Jose Mourinho's first season at the helm would come down to the 64th and final game of a testing and gruelling campaign in Stockholm.
In a game played with a backdrop of unspeakable tragedy that rendered this match irrelevant - but also so much more important - in so many ways, it was still one that would define how both Jose and the team's season would be judged upon.
Defeat to Ajax in the Europa League final, sixth place in the league and only an EFL Cup to show for it, would count as a failure given expectations and expenditure after being appointed as Louis van Gaal's successor.
If United won then Mourinho would be seen as the man who once more guarantees success with two major trophies secured and a place back at Europe's top table in the Champions League.
As he has done so many times before, Jose took the winning option as United overpowered a talented but lightweight Ajax side to give the season, and thousands of celebrating Reds, a warmer glow.
It also provided a mourning and heartbroken city with cause for a measured and respectful outpouring of joy after 22 people were killed and many more injured at the Arena only 48 hours before.
This was a night high on emotion following those tragic events in Manchester and also an occasion in which Mourinho's bond with the United fans was sealed.
He has occasionally looked a man ill at ease, not helped by a mixed bag of performances and results.
Jose gambled on winning this trophy to get us back into the Champions League, viewing a tournament win as more noteworthy than merely finishing third or fourth in the league.
The fight for a place in the league's top four was given up weeks ago as he concentrated on a tournament that he once derided to win a spot against Europe's elite.
It was a gamble that paid off and one that means the club's summer strategy can be built around transfer targets that we can afford and also offer the lure of the Champions League again.
We still managed to sign Paul Pogba for a world record fee and added the coup of Zlatan Ibrahimovic without that enticement last summer.

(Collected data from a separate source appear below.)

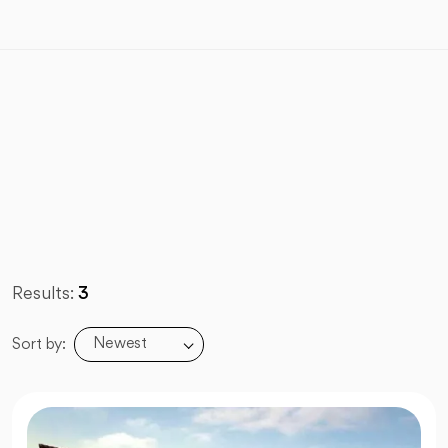
Results:
3
Newest
Sort by:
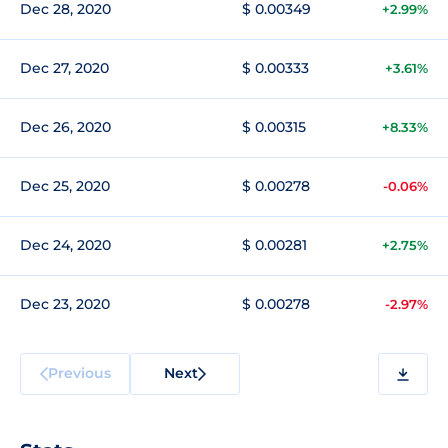
Dec 28, 2020
$ 0.00349
+2.99%
Dec 27, 2020
$ 0.00333
+3.61%
Dec 26, 2020
$ 0.00315
+8.33%
Dec 25, 2020
$ 0.00278
-0.06%
Dec 24, 2020
$ 0.00281
+2.75%
Dec 23, 2020
$ 0.00278
-2.97%
Previous
Next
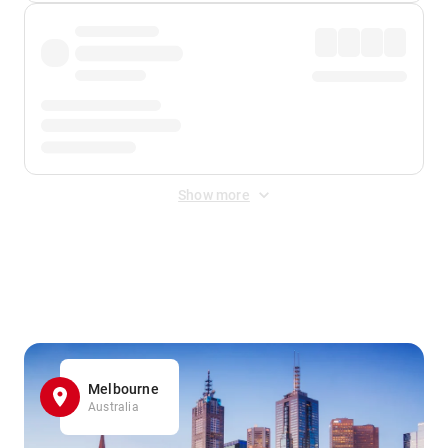
Show more
Displayed fares exclude
Online Booking Fee
&
Merchant
Fee
. Fees are applied once at checkout.
Melbourne
Australia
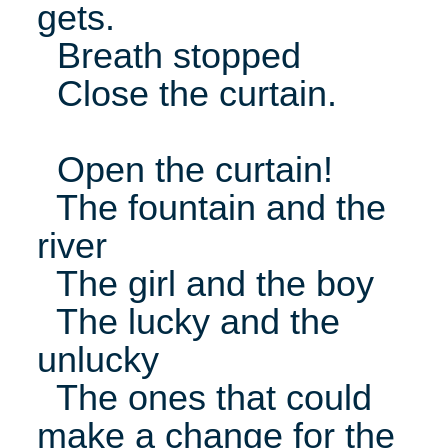
gets.
Breath stopped
Close the curtain.
Open the curtain!
The fountain and the
river
The girl and the boy
The lucky and the
unlucky
The ones that could
make a change for the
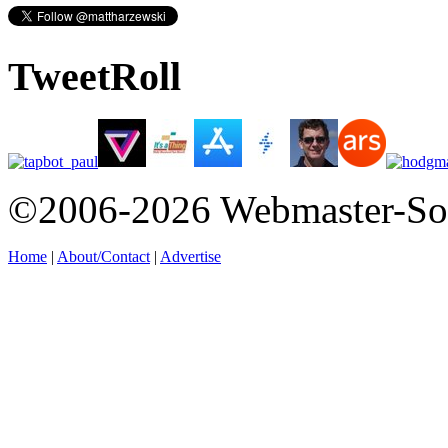
TweetRoll
©2006-2026 Webmaster-So
Home
|
About/Contact
|
Advertise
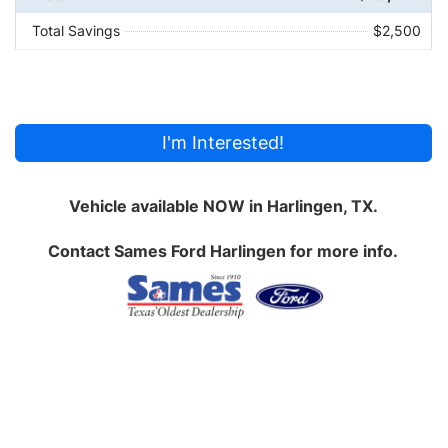
Total Savings
$2,500
I'm Interested!
Vehicle available NOW in Harlingen, TX.
Contact
Sames Ford Harlingen
for more info.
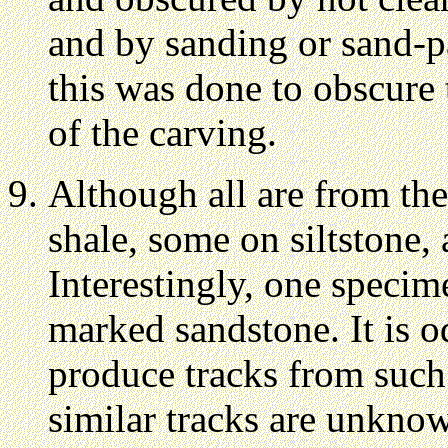
and by sanding or sand-p
this was done to obscure 
of the carving.
Although all are from the
shale, some on siltstone,
Interestingly, one specim
marked sandstone. It is o
produce tracks from such 
similar tracks are unkno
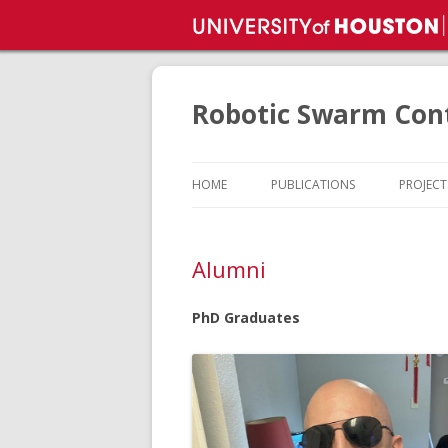
Robotic Swarm Cont
HOME
PUBLICATIONS
PROJECT
PROJEC
Alumni
PUBLIC
PhD Graduates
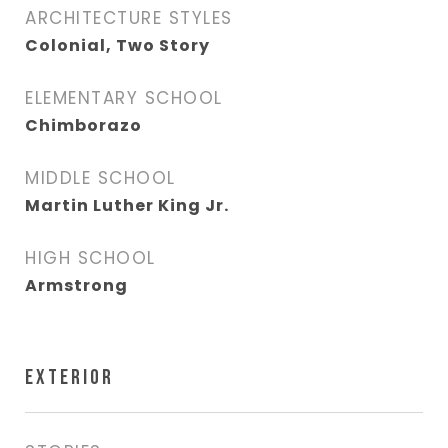
ARCHITECTURE STYLES
Colonial, Two Story
ELEMENTARY SCHOOL
Chimborazo
MIDDLE SCHOOL
Martin Luther King Jr.
HIGH SCHOOL
Armstrong
EXTERIOR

But Mourinho and the club's decision makers knew that an offer without Europe's top level tournament would result in diminishing returns - both financially and personnel.
Victory over Ajax was always going to be crucial for Mourinho's short-term ambitions, and he can now plan for the future with optimism.
The prospect of signing much-linked number one target Antoine Griezmann would have been non existent without the Champions League, but hopes of landing the French international are now significantly enhanced.
This was not just a match for Mourinho's standing and reputation, the stakes were incredibly high for our team and the city - and the players did not let us down.